If I thought about it, the tomatoes can’t be picked by hand on some small Italian farm: there are just too many outlets for them, the price is too low, and they are available all year around. My second guess would be a greenhouse in California, or it’s European equivalent.
Which I discovered on a recent swing through Andalucia.
The area looks a lot like California at first glance, perhaps more like Baja: Dry brown mountains, scrub desert, brilliant white sunshine. There’s a line of white development across the base of the hills almost everywhere you look.
On inspection, these are huge plastic tents, stained brown by the blowing dust. They have screened sides to circulate air and seem absolutely deserted.
It reminds me of the science fiction scenes where colonists on desert planets set up fragile food factories and favor them with careful rations of water.
The reality is similar: marching rows of tomatoes, ripening beneath the glowing white ceilings.
Driving along the coast, the scene enlarges and repeats itself. Huge tents march up the slopes of the hills, nestle between buildings in towns, and sprawl across the narrow coastal plains to the water. They absolutely cover the landscape.
I don’t think I’ve ever seen arming this intense or widespread. Wikipedia says that 15% of the world’s cultivated tomatoes are grown here, using this method, and the extent of the tents is growing at double digits per year. There is a vast system of irrigation, originally drawing from aquifers and now from desalinization, that nurtures the crop, and an enormous army of people who pick and pack the harvest.

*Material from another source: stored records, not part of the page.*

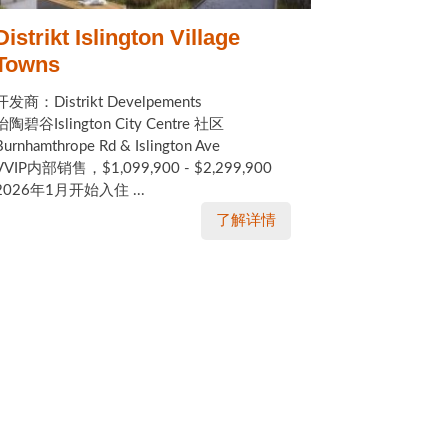
Distrikt Islington Village
Towns
开发商：Distrikt Develpements
怡陶碧谷Islington City Centre 社区
Burnhamthrope Rd & Islington Ave
VVIP内部销售，$1,099,900 - $2,299,900
2026年1月开始入住 ...
了解详情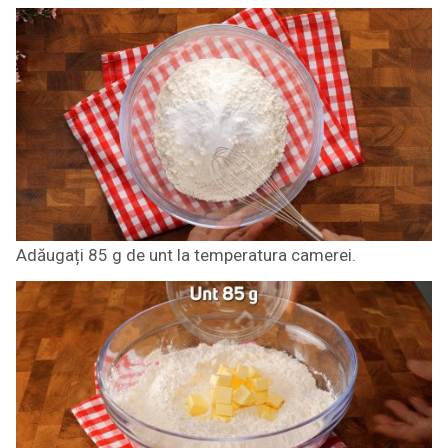
Adăugați 85 g de unt la temperatura camerei.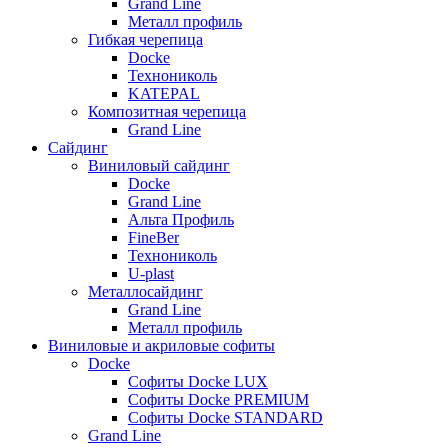
Grand Line
Металл профиль
Гибкая черепица
Docke
Технониколь
KATEPAL
Композитная черепица
Grand Line
Сайдинг
Виниловый сайдинг
Docke
Grand Line
Альта Профиль
FineBer
Технониколь
U-plast
Металлосайдинг
Grand Line
Металл профиль
Виниловые и акриловые софиты
Docke
Софиты Docke LUX
Софиты Docke PREMIUM
Софиты Docke STANDARD
Grand Line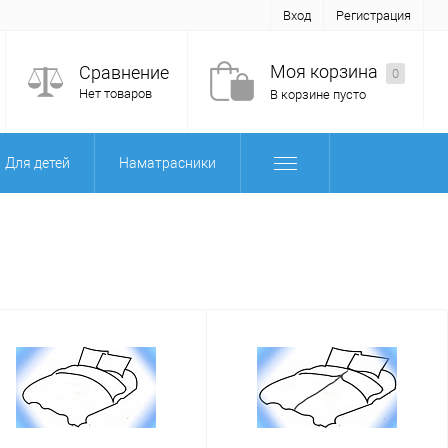
Вход
Регистрация
Моя корзина
Сравнение
0
Нет товаров
В корзине пусто
Для детей
Наматрасники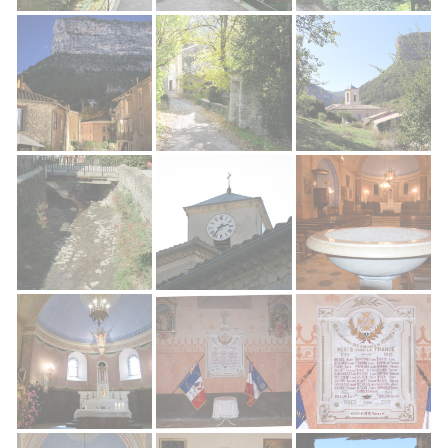
Rémuzat Village
Rémuzat Village
Rue Du Bourg
Rémuzat
Rémuzat Village
Clocher de Rémuzat
Rémuzat Village
Clocher Rémuzat
Église de Rémuzat
Église Rémuzat
Rémuzat Commémoration du 11 nove
Rémuzat Commémora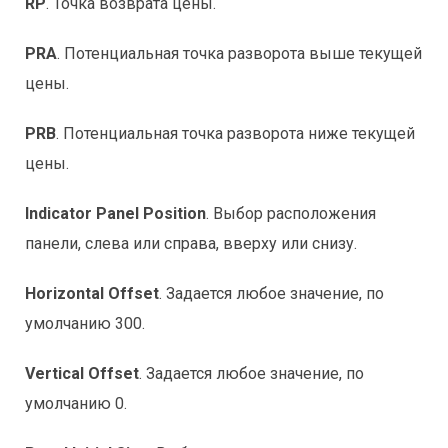
RP
. Точка возврата цены.
PRA
. Потенциальная точка разворота выше текущей
цены.
PRB
. Потенциальная точка разворота ниже текущей
цены.
Indicator Panel Position
. Выбор расположения
панели, слева или справа, вверху или снизу.
Horizontal Offset
. Задается любое значение, по
умолчанию 300.
Vertical Offset
. Задается любое значение, по
умолчанию 0.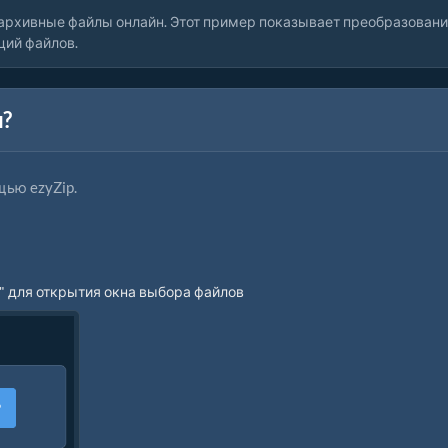
архивные файлы онлайн. Этот пример показывает преобразован
ций файлов.
л?
щью ezyZip.
" для открытия окна выбора файлов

In photos from space, above right, the white plastic tents blanket the countryside south of Almeria, completely obscuring the ground beneath.
I have mixed feelings about this: I like the miracle of having tomatoes throughout the year at my local store at reasonable prices. But it is based on a system that, on the artificiality and scale of it, feels forced and unsustainable. I’m reading to learn more about the ecologic and social impacts of the process, but it was a wholly unexpected and thought-provoking truth behind the simple grocery stand.
Labels: Food and Diet, Society and Technology, Spanish Culture
2 Comments:
If it makes you feel any better, the tomatoes at the AH are usually grown in greenhouses in Zeeland (or thereabouts). Occasionally I see tomatoes tagged with Spain as the country of origin, but I think most of the tomatoes in the Netherlands are local.
Hi, Jules, and thanks, I hope that you're doing well. Fair point, my information came from the production side where they claim markets throughout Europe, especially in the north and Benelux.
I'm not sure guilt is my concern, more the ecologic and social consequences of large commoditized businesses. As economies of scale kick in, as prices drop, as margins fall, businesses grow by increasing volume, pressuring costs (mostly wages), and pumping up demand. I suspect that the industry is consuming water, fertilizers, and pesticides at an increasing rate, experimenting with engineered high-yield varieties, and depending heavily on migrant work (hence my reading to better understand it).
The problem isn't the methods so much as concern for the scale and growth, the money that will trump any problems it creates.